Issues with SDV invalidreqaccess - seems to get into impossible situation of duplicate completion

The issue seems to be that SDV thinks that I am completing the same request twice. I’m looking for any advice/links on debugging similar SDV issues, any similar anecdotes to prove I’m not going crazy, any annotations to assure SDV the requests are valid, or for someone to tell me that the way I am using WdfRequestUnmarkCancelable is in fact not allowed, despite my confidence that the requests will still be valid if the field is not NULL. Googling “invalidreqaccess” does not return any results of similar issues.

The driver has several internal contexts that may be acted upon. The device can specify which one it wants to act on, as well as an operation to use, and some other data associated with the request. These messages from the device can cause the completion of requests that are pended in the context.

The SDV traces show that I am receiving two messages, both with operation == OP1. They return what appears to be a different ‘context’ from GetContextByMessageContextInfo. They both go into the part where they complete PendingWaitForOp1Request, and the second one causes SDV to claim the request is invalid. Looking back through the traces, the only time a request is being set to invalid is in in the previous loop, where PendingWaitForOp1Request was completed on the first context, so SDV appears to think the same request is pending on two different contexts, however it is only possible for a request to be pended in a single context.

One example of the code triggering the issue looks something like this (but much longer, and I cannot share actual portions of it):

static EVT_WDF_DPC ReceiveMessageDpc;
_Use_decl_annotations_
static VOID
ReceiveMessageDpc(
    WDFDPC Dpc
    )
{
    PMESSAGE message;
    PCONTEXT context;
    PDEV_CTX devCtx = GetDpcCtx(Dpc)->DevCtx

    while (NULL != (message = GetNextMessageFromDevice(devCtx))) {
        // Looks into a table stored in the driver for a context matching this info.
        context = GetContextByMessageContextInfo(message->contextInfo);
        if (!context) {
             RespondToDeviceAboutBadContextInfo(message->contextInfo);
             continue;
        }

        WdfSpinLockAcquire(context->lock);
        if (message->operation == OP1) {
             if (context->state == WaitingForOp1) {
                 context->state = GotOp1;
                 if (NULL != context->PendingWaitForOp1Request) {
                     // request cancelation/completion is always guarded by NULL check with context->lock held.
                     (void)WdfRequestUnmarkCancelable(context->PendingWaitForOp1Request);
                     WdfRequestComplete(context->PendingWaitForOp1Request, STATUS_SUCCESS);
                     context->PendingWaitForOp1Request = NULL;
                 }
             } else {
                 // includes completing all Pending requests with pattern used above for completion
                 PutContextInErrorState(context);
             }
        } else if (message->operation == OP2) {
             // All sorts of things can happen with OP2+, but SDV traces show OP1 being called twice.
        } // and so on.
        WdfSpinLockRelease(context->lock);
    }
}

Note, I was able to work around other similar failures in this test where the types of requests being completed first and second were not even the same ones.
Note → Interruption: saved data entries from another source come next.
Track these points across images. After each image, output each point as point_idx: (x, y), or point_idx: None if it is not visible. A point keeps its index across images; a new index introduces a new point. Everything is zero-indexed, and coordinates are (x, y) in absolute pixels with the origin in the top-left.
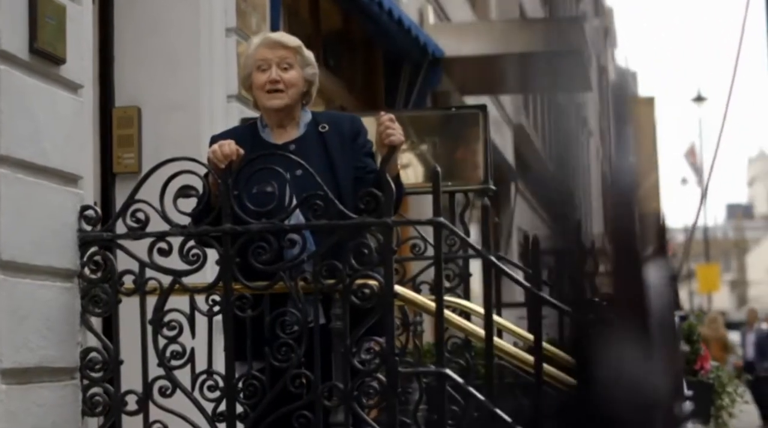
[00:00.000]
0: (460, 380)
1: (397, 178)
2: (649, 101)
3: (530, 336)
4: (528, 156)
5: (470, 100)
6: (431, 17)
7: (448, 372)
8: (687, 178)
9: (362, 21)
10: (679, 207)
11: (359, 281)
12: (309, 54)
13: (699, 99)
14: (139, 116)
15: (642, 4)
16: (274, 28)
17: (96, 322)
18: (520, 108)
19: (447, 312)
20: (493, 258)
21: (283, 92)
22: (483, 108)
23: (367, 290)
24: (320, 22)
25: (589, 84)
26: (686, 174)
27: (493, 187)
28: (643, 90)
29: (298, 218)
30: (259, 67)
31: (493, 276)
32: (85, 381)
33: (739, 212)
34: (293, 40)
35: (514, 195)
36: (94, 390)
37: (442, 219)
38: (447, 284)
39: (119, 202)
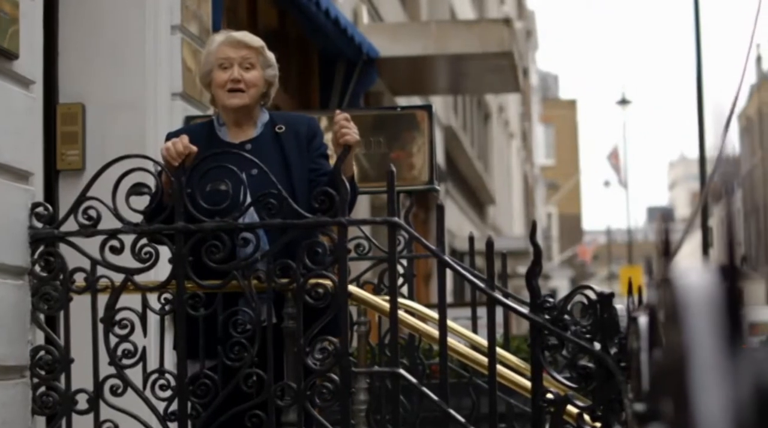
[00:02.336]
0: (414, 380)
1: (351, 178)
2: (571, 104)
3: (473, 335)
4: (457, 157)
5: (401, 100)
6: (365, 17)
7: (402, 372)
8: (609, 180)
9: (299, 20)
10: (601, 209)
11: (313, 281)
12: (270, 55)
13: (623, 102)
14: (83, 112)
15: (565, 7)
16: (216, 26)
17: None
18: (450, 109)
19: (400, 313)
20: (448, 259)
21: (243, 92)
22: (429, 108)
23: (320, 290)
24: (258, 20)
25: (518, 85)
26: (609, 177)
27: (438, 187)
28: (565, 92)
29: (252, 217)
30: (220, 65)
31: (445, 276)
32: (35, 380)
33: (660, 215)
34: (256, 41)
35: (443, 196)
36: (45, 388)
37: (396, 219)
38: None
39: (63, 199)
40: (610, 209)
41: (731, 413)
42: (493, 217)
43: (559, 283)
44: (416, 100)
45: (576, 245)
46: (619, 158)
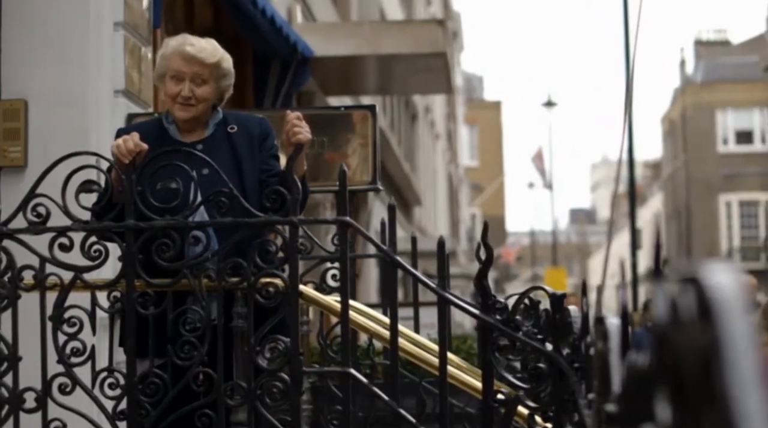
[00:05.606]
0: (364, 380)
1: (302, 177)
2: (496, 105)
3: (415, 335)
4: (385, 157)
5: (333, 100)
6: (299, 17)
7: (353, 372)
8: (534, 182)
9: (235, 18)
10: (525, 211)
11: (264, 280)
12: (227, 65)
13: (549, 104)
14: (25, 109)
15: (491, 9)
16: (155, 24)
17: None
18: (379, 109)
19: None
20: (398, 259)
21: (193, 106)
22: (372, 108)
23: (271, 289)
24: (194, 18)
25: (450, 86)
26: (533, 178)
27: (380, 187)
28: (490, 94)
29: (202, 216)
30: (172, 77)
31: (396, 277)
32: None
33: (582, 217)
34: (211, 56)
35: (372, 197)
36: None
37: (348, 218)
38: (333, 283)
39: (5, 196)
40: (534, 210)
41: None
42: (418, 218)
43: None
44: (347, 100)
45: (500, 246)
46: (543, 160)
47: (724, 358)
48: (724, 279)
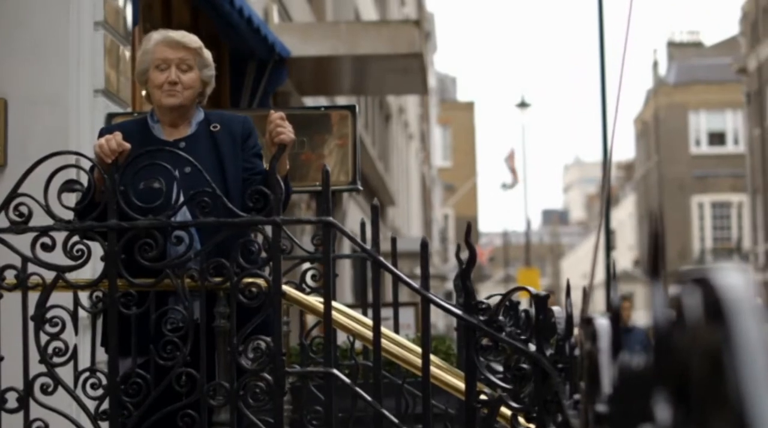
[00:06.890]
0: (347, 380)
1: (285, 177)
2: (469, 106)
3: (394, 335)
4: (360, 157)
5: (308, 100)
6: (275, 17)
7: (336, 372)
8: (506, 183)
9: (212, 18)
10: (497, 211)
11: (247, 280)
12: (208, 55)
13: (523, 105)
14: (4, 108)
15: (464, 9)
16: (134, 23)
17: None
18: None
19: (333, 313)
20: (381, 259)
21: (179, 92)
22: (352, 108)
23: (254, 289)
24: (172, 18)
25: (426, 87)
26: (506, 179)
27: (360, 187)
28: (463, 95)
29: (184, 215)
30: (157, 66)
31: (380, 277)
32: None
33: (555, 218)
34: (194, 41)
35: (347, 197)
36: None
37: (332, 219)
38: (313, 284)
39: None
40: (507, 211)
41: None
42: (392, 218)
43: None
44: (322, 101)
45: None
46: (515, 161)
47: (736, 359)
48: (734, 280)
In those cases, I am handling a Request which results in the completion of a different Pending request, then SDV thinks the original request I am currently working on becomes invalid after completing the pending one. I worked around that by capturing the output of WdfRequestUnmarkCancelable and using Analysis_assume(status == STATUS_SUCCESS) (that code has since been reverted). That experience has caused me to be skeptical of the way SDV is tracking which requests are which.

In case anybody finds this topic later and is looking for resolution… there isn’t one. I’ve found that WHQL does not require a successful dvl.xml file in the Static Tools Logo Test when the device class is System.

I attempted to fix the issue with https://docs.microsoft.com/en-us/windows-hardware/drivers/devtest/using---sdv-save-request-and---sdv-retrieve-request-for-deferred-proce but it did not fix the issue, since the requests were not being stashed in the SDV trace, they were just assumed to be valid all along.

If that hadn’t worked, my next steps were either to use some #pragma to disable analysis around WdfRequestComplete or _Analysis_assume_(NULL == context->PendingWaitForOp1Request) if that didn’t work.